** Opening TEXT block **

A common theme found in the table of the mentioned topics, Nike and Olympics, is that both are closely mentioned together. Common phrases ask about what will be introduced and worn during the 2024 Paris Olympics. The most common phrases mostly talks about what the women will be wearing besides the men’s track kits.
| Mentions of the topic | ||
| Topic | Count | Percent |
|---|---|---|
| 0 | 2405 | 43.9 |
| 1 | 3074 | 56.1 |
# Load packages
if (!require("tidyverse")) install.packages("tidyverse")
if (!require("tidytext")) install.packages("tidytext")
if (!require("plotly")) install.packages("plotly")
if (!require("gtExtras")) install.packages("gtExtras")
library(tidyverse)
library(tidytext)
library(gtExtras)
library(plotly)
library(lubridate)

** Closing TEXT block **
** Opening GIVEN RECORDS block **

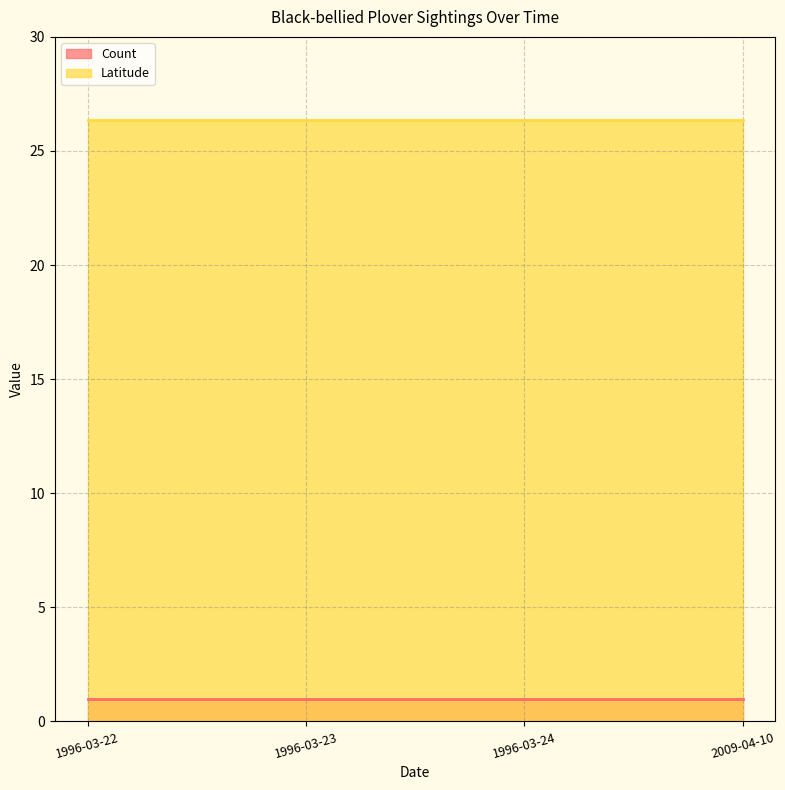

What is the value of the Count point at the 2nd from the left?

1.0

** Closing GIVEN RECORDS block **
** Opening GIVEN RECORDS block **

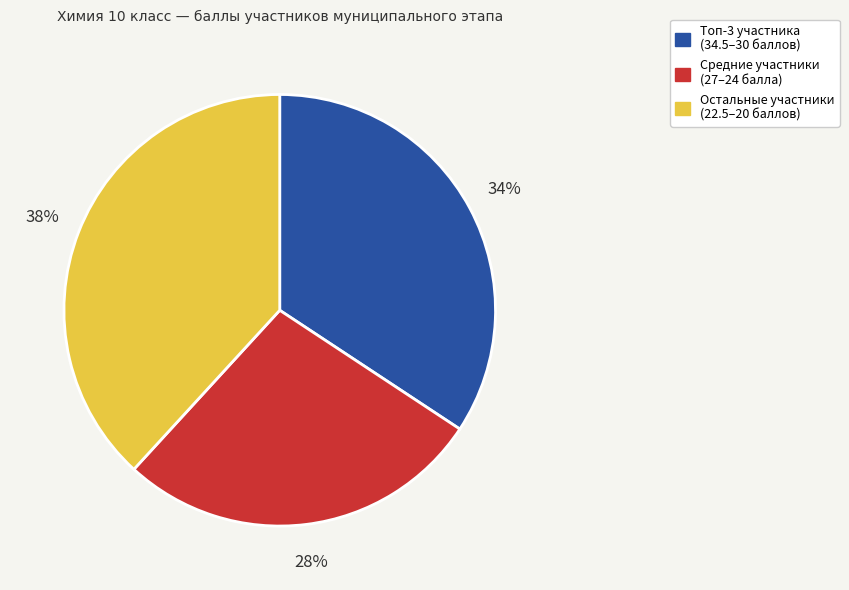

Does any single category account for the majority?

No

** Closing GIVEN RECORDS block **

REQUIRED TASKS |
**a)** Condense the paragraph of the Nike and Olympics text that begins "A common theme found in the table" into a shorter version that keeps its main facts.
**b)** Return the part of the Nike and Olympics text starting with "A common theme" and going on through "library(tidytext)", copied word for word.
The entries have no connection to the Nike and Olympics text.

RESULTS BY TASK |
**a)** Nike and the Olympics are often mentioned together. Common phrases ask what will be introduced and worn at the 2024 Paris Olympics, and the most common ones focus mainly on what the women will wear, in addition to the men's track kits.

**b)**
A common theme found in the table of the mentioned topics, Nike and Olympics, is that both are closely mentioned together. Common phrases ask about what will be introduced and worn during the 2024 Paris Olympics. The most common phrases mostly talks about what the women will be wearing besides the men’s track kits.
| Mentions of the topic | ||
| Topic | Count | Percent |
|---|---|---|
| 0 | 2405 | 43.9 |
| 1 | 3074 | 56.1 |
# Load packages
if (!require("tidyverse")) install.packages("tidyverse")
if (!require("tidytext")) install.packages("tidytext")
if (!require("plotly")) install.packages("plotly")
if (!require("gtExtras")) install.packages("gtExtras")
library(tidyverse)
library(tidytext)